A formação inicial destes trabalhadores é inexistente para o exercício de funções muito específicas, e considerando que muitos vão trabalhar nas escolas com crianças qual o perfil destes funcionários operacionais?
Findo os 9 meses, já formados, não são contratados, sendo substituídos por outros tantos, recomeçam os constrangimentos para a entidade “empregadora” e para os “novos formandos”, fomentando a e onde não deveria existir. Não pode valer tudo! Devemos questionar as razões que permitem manter esta precariedade laboral no sector público, quando as restrições à contratação diminuíram e é apregoado um cenário de crescimento económico.
Porque razão manter esta precariedade laboral no sector privado, estimulado pelos Programas de estágios em contexto de trabalho subsidiados por todos nós, onde se sucedem os formandos que ocupam postos de trabalho efetivos? Se por um lado contribuem para a diminuição dos custos de produção aliviando os encargos das empresas, por outro servem para a manutenção ou redução de salários, precarizando e desvalorizando o trabalho.
O “mais vale pouco que nada” não pode ser argumento válido numa sociedade moderna.

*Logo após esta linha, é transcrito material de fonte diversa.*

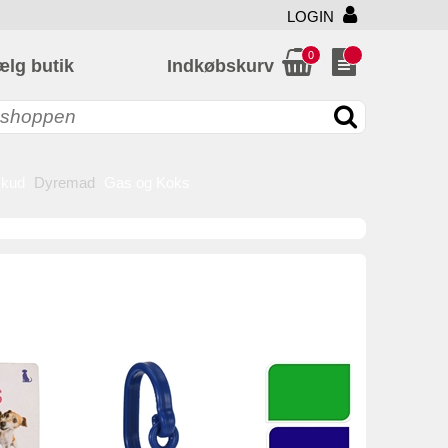
LOGIN
0
ælg butik
Indkøbskurv
skud
Dyremad
Gas og Koks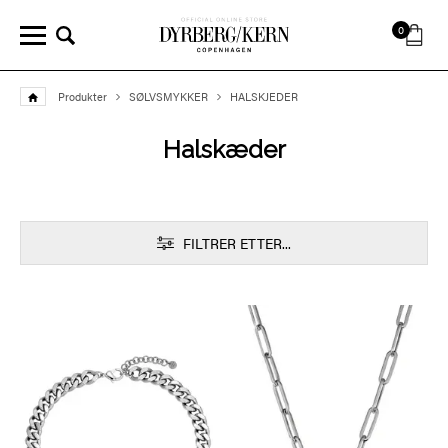
0
Produkter
SØLVSMYKKER
HALSKJEDER
Halskæder
FILTRER ETTER...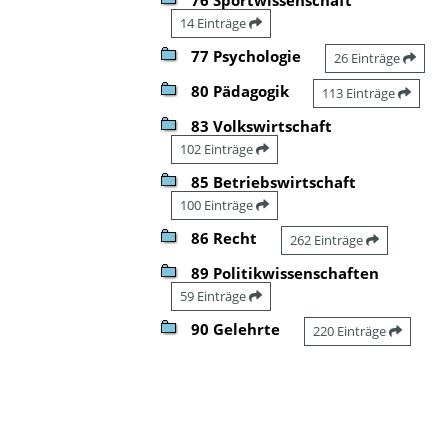
14 Einträge
77 Psychologie
26 Einträge
80 Pädagogik
113 Einträge
83 Volkswirtschaft
102 Einträge
85 Betriebswirtschaft
100 Einträge
86 Recht
262 Einträge
89 Politikwissenschaften
59 Einträge
90 Gelehrte
220 Einträge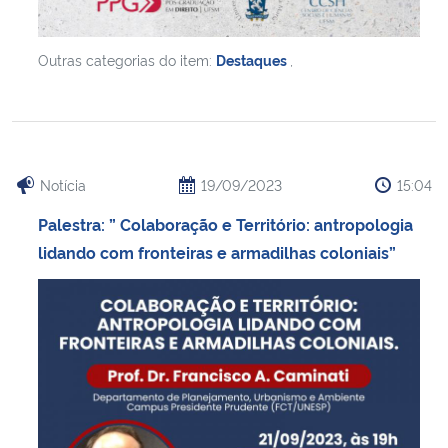
Outras categorias do item:
Destaques
,
Notícia
19/09/2023
15:04
Palestra: ” Colaboração e Território: antropologia
lidando com fronteiras e armadilhas coloniais”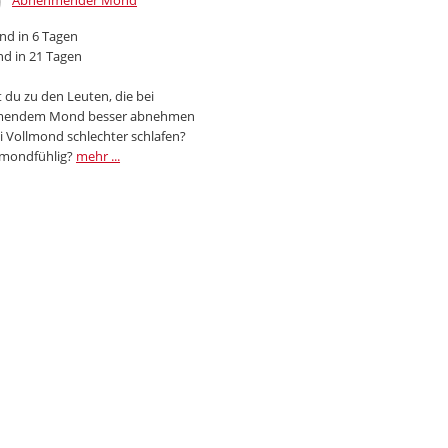
Abnehmender Mond
d in 6 Tagen
d in 21 Tagen
 du zu den Leuten, die bei
endem Mond besser abnehmen
i Vollmond schlechter schlafen?
 mondfühlig?
mehr ...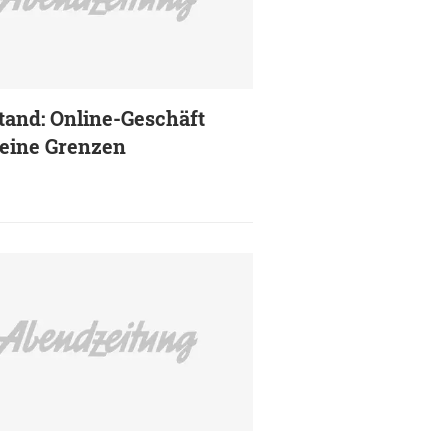
tand: Online-Geschäft
seine Grenzen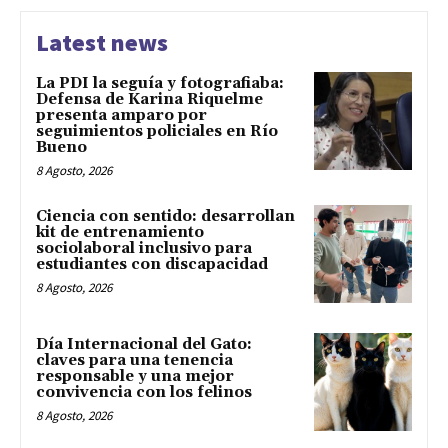
Latest news
La PDI la seguía y fotografiaba:
Defensa de Karina Riquelme
presenta amparo por
seguimientos policiales en Río
Bueno
8 Agosto, 2026
Ciencia con sentido: desarrollan
kit de entrenamiento
sociolaboral inclusivo para
estudiantes con discapacidad
8 Agosto, 2026
Día Internacional del Gato:
claves para una tenencia
responsable y una mejor
convivencia con los felinos
8 Agosto, 2026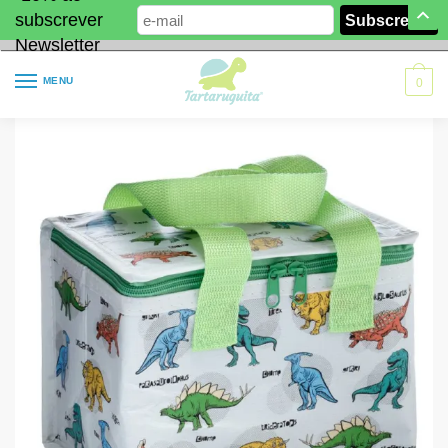
subscrever
Newsletter
MENU
0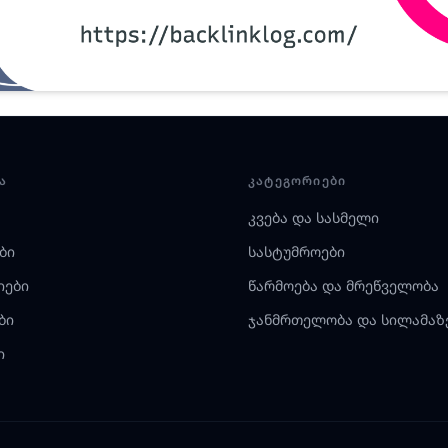
Ა
ᲙᲐᲢᲔᲒᲝᲠᲘᲔᲑᲘ
კვება და სასმელი
ბი
სასტუმროები
იები
წარმოება და მრეწველობა
ბი
ჯანმრთელობა და სილამაზ
ი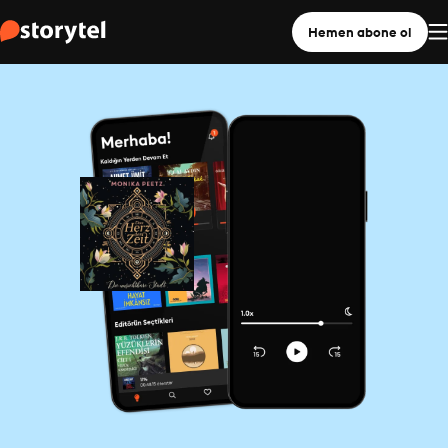
Hemen abone ol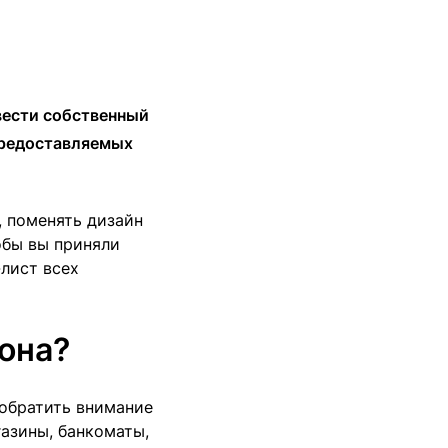
вести собственный
предоставляемых
, поменять дизайн
обы вы приняли
лист всех
она?
 обратить внимание
азины, банкоматы,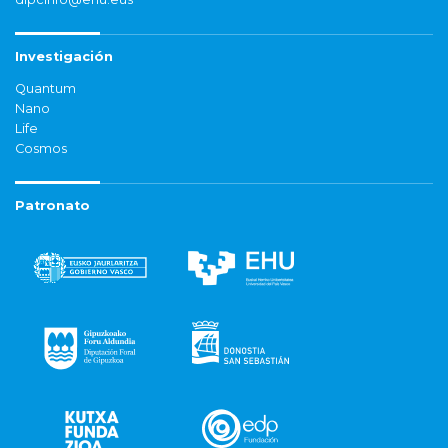
Investigación
Quantum
Nano
Life
Cosmos
Patronato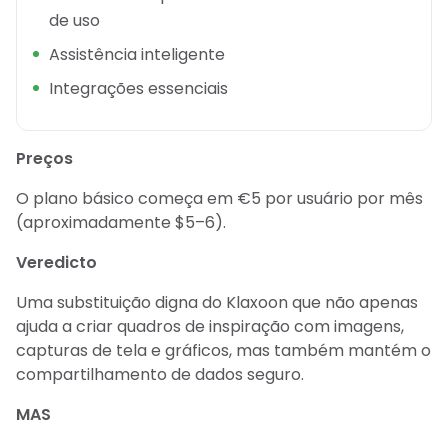
de uso
Assistência inteligente
Integrações essenciais
Preços
O plano básico começa em €5 por usuário por mês
(aproximadamente $5–6).
Veredicto
Uma substituição digna do Klaxoon que não apenas
ajuda a criar quadros de inspiração com imagens,
capturas de tela e gráficos, mas também mantém o
compartilhamento de dados seguro.
MAS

Este lamento resignado de muitos trabalhadores não pode ser a justificação de alguns que nos procuram convencer na inevitabilidade desta forma de exploração. Não podemos permitir que se perpetuem as “vidas adiadas” durante anos a fio.

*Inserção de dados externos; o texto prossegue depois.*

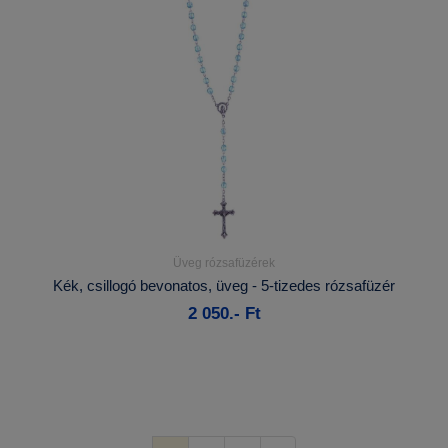
Üveg rózsafüzérek
Részletek...
Kék, csillogó bevonatos, üveg - 5-tizedes rózsafüzér
2 050.- Ft
Kosárba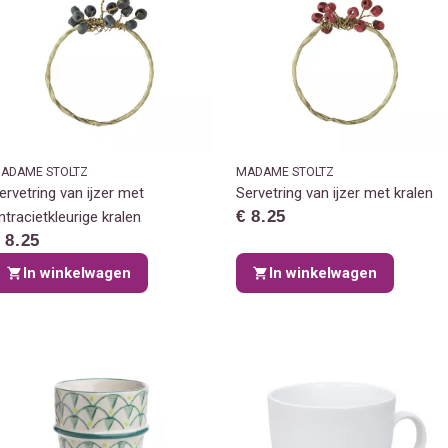
ADAME STOLTZ
MADAME STOLTZ
ervetring van ijzer met
Servetring van ijzer met kralen
€ 8.25
ntracietkleurige kralen
 8.25
In winkelwagen
In winkelwagen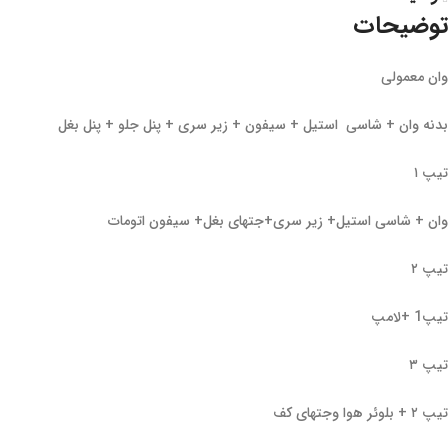
توضیحات
وان معمولی
بدنه وان + شاسی استیل + سیفون + زیر سری + پنل جلو + پنل بغل
تیپ ۱
وان + شاسی استیل+ زیر سری+جتهای بغل+ سیفون اتومات
تیپ ۲
تیپ1 +لامپ
تیپ ۳
تیپ ۲ + بلوئر هوا وجتهای کف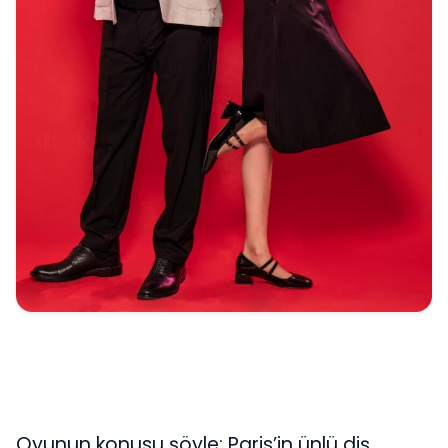
Oyunun konusu şöyle: Paris’in ünlü diş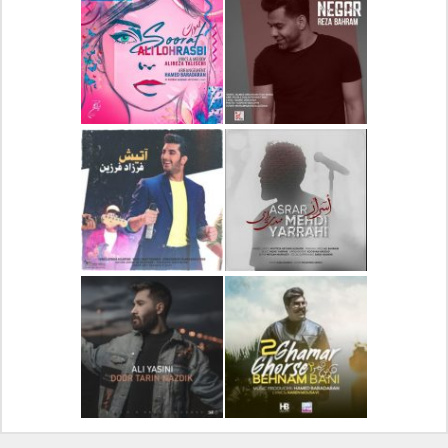
دانلود آلبوم جدید سیروان
دانلود آهنگ جدید علیرضا
خسروی بنام مونولوگ
قربانی بنام خیال خوش
دانلود آهنگ جدید رضا
دانلود آهنگ جدید علی
بهرام بنام نگار
لهراسبی بنام صورت
دانلود آهنگ جدید مهدی
دانلود آهنگ جدید فرزاد
یراحی بنام اسرار
فرزین بنام آتیش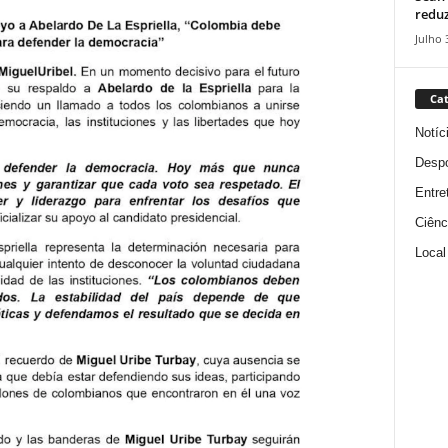
reduz
Julho 
Cat
Notíc
Despo
Entre
Ciênc
Local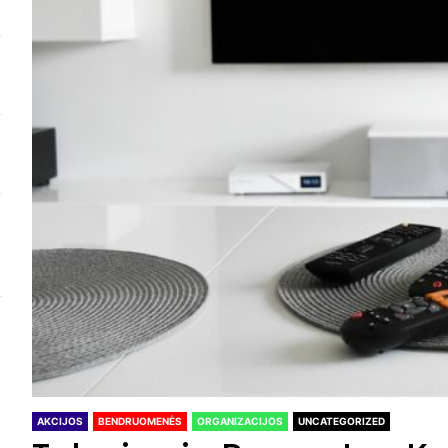
AKCIJOS
BENDRUOMENĖS
ORGANIZACIJOS
UNCATEGORIZED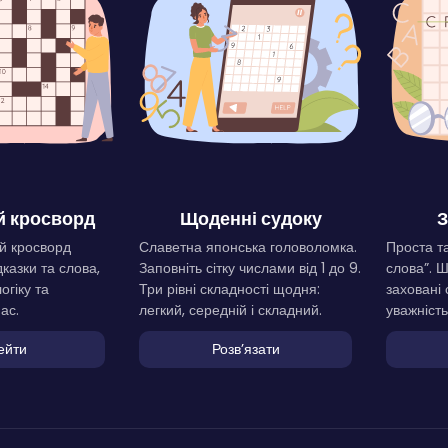
 кросворд
Щоденні судоку
З
й кросворд
Славетна японська головоломка.
Проста та
дказки та слова,
Заповніть сітку числами від 1 до 9.
слова”. 
огіку та
Три рівні складності щодня:
заховані 
ас.
легкий, середній і складний.
уважність
ейти
Розвʼязати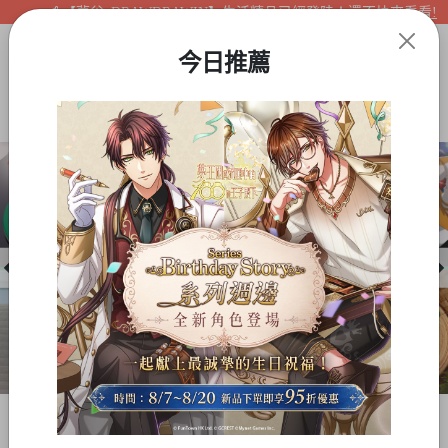
【夢谷xDRAWDRAWIN】生活精品已經登陸！還不快來看看!
今日推薦
Item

Os Programas de valorização do comércio permitem abertura de novos espaços e a modernização dos existentes, mas não criam clientes que apenas compram por necessidade e se tiverem poder de compra que lhe advém do rendimento do trabalho por si prestado. Desta forma, a valorização do trabalho é um investimento na economia real, uma vez que aumenta o rendimento, estimula a procura e o aumento da produção, e consequentemente a criação de empregos.
O trabalho e a sua retribuição deverá ser, obrigatoriamente, capaz de permitir o seu sustento autónomo. Enquanto tal não é, ainda, possível, exigem-se medidas de políticas sociais e laborais que favorecem a sua concretização. Certamente um excelente investimento que beneficia a economia e as condições de vida da população e um necessário passo para a dignificação dos trabalhadores.

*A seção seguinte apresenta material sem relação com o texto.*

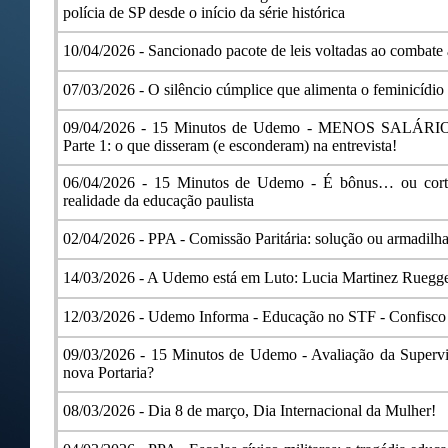
polícia de SP desde o início da série histórica
10/04/2026 -
Sancionado pacote de leis voltadas ao combate 
07/03/2026 -
O silêncio cúmplice que alimenta o feminicídio
09/04/2026 -
15 Minutos de Udemo - MENOS SALÁR
Parte 1: o que disseram (e esconderam) na entrevista!
06/04/2026 -
15 Minutos de Udemo - É bônus… ou cortin
realidade da educação paulista
02/04/2026 -
PPA - Comissão Paritária: solução ou armadi
14/03/2026 -
A Udemo está em Luto: Lucia Martinez Ruegg
12/03/2026 -
Udemo Informa - Educação no STF - Confisco
09/03/2026 -
15 Minutos de Udemo - Avaliação da Supervis
nova Portaria?
08/03/2026 -
Dia 8 de março, Dia Internacional da Mulher!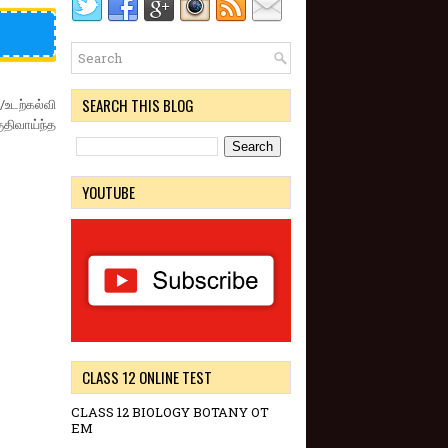
SEARCH THIS BLOG
உடற்கல்வி
குதிவாய்ந்த
YOUTUBE
CLASS 12 ONLINE TEST
CLASS 12 BIOLOGY BOTANY OT
EM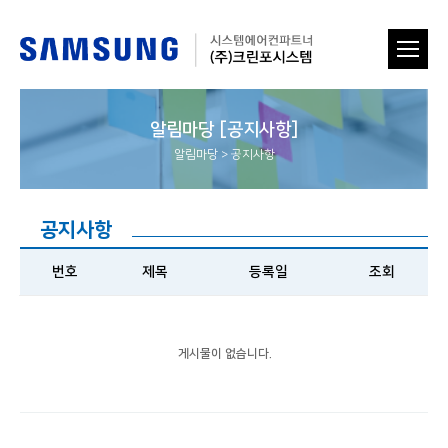
알림마당 [공지사항]
알림마당
>
공지사항
공지사항
번호
제목
등록일
조회
게시물이 없습니다.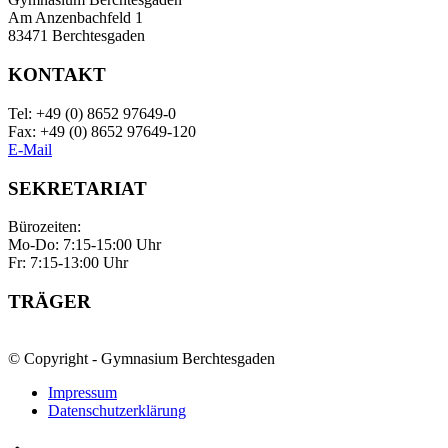
Am Anzenbachfeld 1
83471 Berchtesgaden
KONTAKT
Tel: +49 (0) 8652 97649-0
Fax: +49 (0) 8652 97649-120
E-Mail
SEKRETARIAT
Bürozeiten:
Mo-Do: 7:15-15:00 Uhr
Fr: 7:15-13:00 Uhr
TRÄGER
© Copyright - Gymnasium Berchtesgaden
Impressum
Datenschutzerklärung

Parece-nos pertinente aumentar o salário mínimo, que é claramente insuficiente para responder às necessidades básicas das famílias. O atual diferencial positivo entre do salário mínimo nacional e o regional é facilmente anulado com o superior custo de vida na região.
Não. O BE/M não fica indiferente à realidade de uma família que trabalha duramente e o seu rendimento mostra-se insuficiente, incapaz de suportar materialmente a sua existência, ao nível mais básico da alimentação, habitação, saúde e educação, comprometendo a sua capacidade de intervenção social e usufruto das mais elementares condições de vida digna.
Esta medida custa quanto? Com certeza menos que as nefastas consequências sociais decorrentes dos baixos salários. Porventura menos se considerarmos os apoios às IPSS e programas de emprego e cujos resultados urge clarificar.
Deverão ser dinamizadas iniciativas junto das entidades que gerem este assunto de forma a permitir conhecer em profundidade estas questões e daí retirar conclusões que clarifiquem esta problemática.
Questionar a eficácia dos programas de formação em contexto de trabalho, criados pelo governo e segurança social, é clarificar a sua relação com a precariedade e valorização do trabalho, o seu papel na redução das taxas de desemprego, mas também aferir em que medida se apresentam como instrumentos na operacionalização da redução de salários e direitos do trabalho e forma dissimulada de exploração dos trabalhadores.
O BE/M tem a oportunidade de desempenhar um importante papel na defesa intransigente do trabalho com direitos e salários dignos para homens e mulheres que, diariamente, contribuem decisivamente para o crescimento económico e social da RAM.
Não é sustentável o desenvolvimento assente na construção de obras que cria empregos de breve duração e que nos conduzem à dívida e à bancarrota. As medidas políticas deverão centrar-se em políticas sociais e económicas que produzam maior qualidade de vida para a população, desde logo na valorização e qualificação do emprego, fonte de rendimento da grande maioria das famílias. O trabalho é a fonte motriz do desenvolvimento e progresso económico e social e merece no mínimo a mesma importância dada aos meios de produção, até porque são indissociáveis.